Found it on Ravelry and it appears to be a Mary Maxim pattern.

http://www.ravelry.com/patterns/library/mr-claus-christmas-stocking

Elle


----------



## NanaFran (Apr 9, 2011)

It's a Mary Maxim pattern from about 50 years ago. I made them for my children. Still have the patterns....but if you can find it on Ravelry, that's an easier solution! Oops. I see the patterns now come in a book for $19.99. I'm not computer-savvy, but would be willing to snail mail you a copy of the pattern if I could figure out how to get your address?


----------



## sheryllinn (Nov 18, 2013)

I would love to have the pattern......could you email it to me? My neighbor is getting a new son-in-law and wants me to knit one to match the rest of the family's........

Thanks!

Sheryl Linn
[email protected]


----------



## staynof (Nov 10, 2014)

Would you be willing to send the pattern to me too? My great aunt made 8 of these stockings for my cousins and me 35+ years ago. Now that I have a son of my own, I'd like to make him this same kind. It would be awesome to have this tradition continue on. My email is [email protected] I live in Utah.


----------



## galaxycraft (Feb 15, 2011)

staynof said:


> Would you be willing to send the pattern to me too? My great aunt made 8 of these stockings for my cousins and me 35+ years ago. Now that I have a son of my own, I'd like to make him this same kind. It would be awesome to have this tradition continue on. My email is --deleted e-mail --


This is a set of purchased patterns from the Copyright Holder.
You will have to purchase it.
It is illegal to share/distribute as per Copyright Laws Of The Land - As Well As Against Forum Rules.

Purchase it here -- http://www.marymaxim.com/mary-maxim-christmas-stockings-pattern-books.html


----------



## staynof (Nov 10, 2014)

Oh, sorry. Didn't mean to cause a problem.


----------



## JANICE Bryan (Oct 24, 2011)

PLEASE SEND ME THE PATTERN FOR SANTA CHRISTMAS
STOCKING. MANY THANKS

JANICE BRYAN
4600 MIDDLETON PYK CIR, E. APT C-334
JACKSONVILLE, FL 32224


----------



## galaxycraft (Feb 15, 2011)

JANICE Bryan said:


> PLEASE SEND ME THE PATTERN FOR SANTA CHRISTMAS
> STOCKING. MANY THANKS
> 
> JANICE BRYAN
> deleted address


This is a set of purchased patterns from the Copyright Holder.
You will have to purchase it.
It is illegal to share/distribute as per Copyright Laws Of The Land - As Well As Against Forum Rules.
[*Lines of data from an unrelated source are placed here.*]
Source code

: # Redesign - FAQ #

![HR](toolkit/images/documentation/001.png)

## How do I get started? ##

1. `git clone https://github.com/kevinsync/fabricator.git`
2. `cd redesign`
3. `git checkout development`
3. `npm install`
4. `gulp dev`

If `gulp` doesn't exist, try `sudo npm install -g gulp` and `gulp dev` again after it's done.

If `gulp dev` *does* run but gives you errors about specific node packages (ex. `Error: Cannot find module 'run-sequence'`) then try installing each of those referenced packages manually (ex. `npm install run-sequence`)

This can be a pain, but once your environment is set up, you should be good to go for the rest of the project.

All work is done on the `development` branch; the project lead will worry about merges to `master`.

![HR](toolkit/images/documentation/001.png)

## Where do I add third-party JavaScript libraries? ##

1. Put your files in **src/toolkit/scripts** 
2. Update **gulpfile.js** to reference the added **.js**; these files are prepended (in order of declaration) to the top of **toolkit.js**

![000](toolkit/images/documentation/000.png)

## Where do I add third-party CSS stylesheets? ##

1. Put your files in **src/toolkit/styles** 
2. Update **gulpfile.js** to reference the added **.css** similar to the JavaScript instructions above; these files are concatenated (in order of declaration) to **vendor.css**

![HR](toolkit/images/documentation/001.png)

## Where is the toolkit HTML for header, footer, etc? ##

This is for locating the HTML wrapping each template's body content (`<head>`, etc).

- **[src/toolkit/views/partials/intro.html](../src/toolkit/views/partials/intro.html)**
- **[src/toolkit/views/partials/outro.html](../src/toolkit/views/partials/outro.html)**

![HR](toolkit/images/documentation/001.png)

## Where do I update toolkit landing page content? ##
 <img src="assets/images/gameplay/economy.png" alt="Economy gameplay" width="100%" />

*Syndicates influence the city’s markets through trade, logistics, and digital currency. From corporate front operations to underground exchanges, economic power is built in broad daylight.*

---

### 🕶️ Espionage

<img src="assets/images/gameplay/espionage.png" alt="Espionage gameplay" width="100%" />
Purchase it here -- http://www.marymaxim.com/mary-maxim-christmas-stockings-pattern-books.html


----------



## Nilzavg (Dec 10, 2014)

I believe this is what you are looking for.


----------



## jvallas (Jul 16, 2013)

Ravelry has a bad link. Go here (on sale $1.99): http://www.marymaxim.com/santa-christmas-stocking-pattern.html?green=5917301418
Or at Mary Maxim, do a search on stockings and you'll see others as well


----------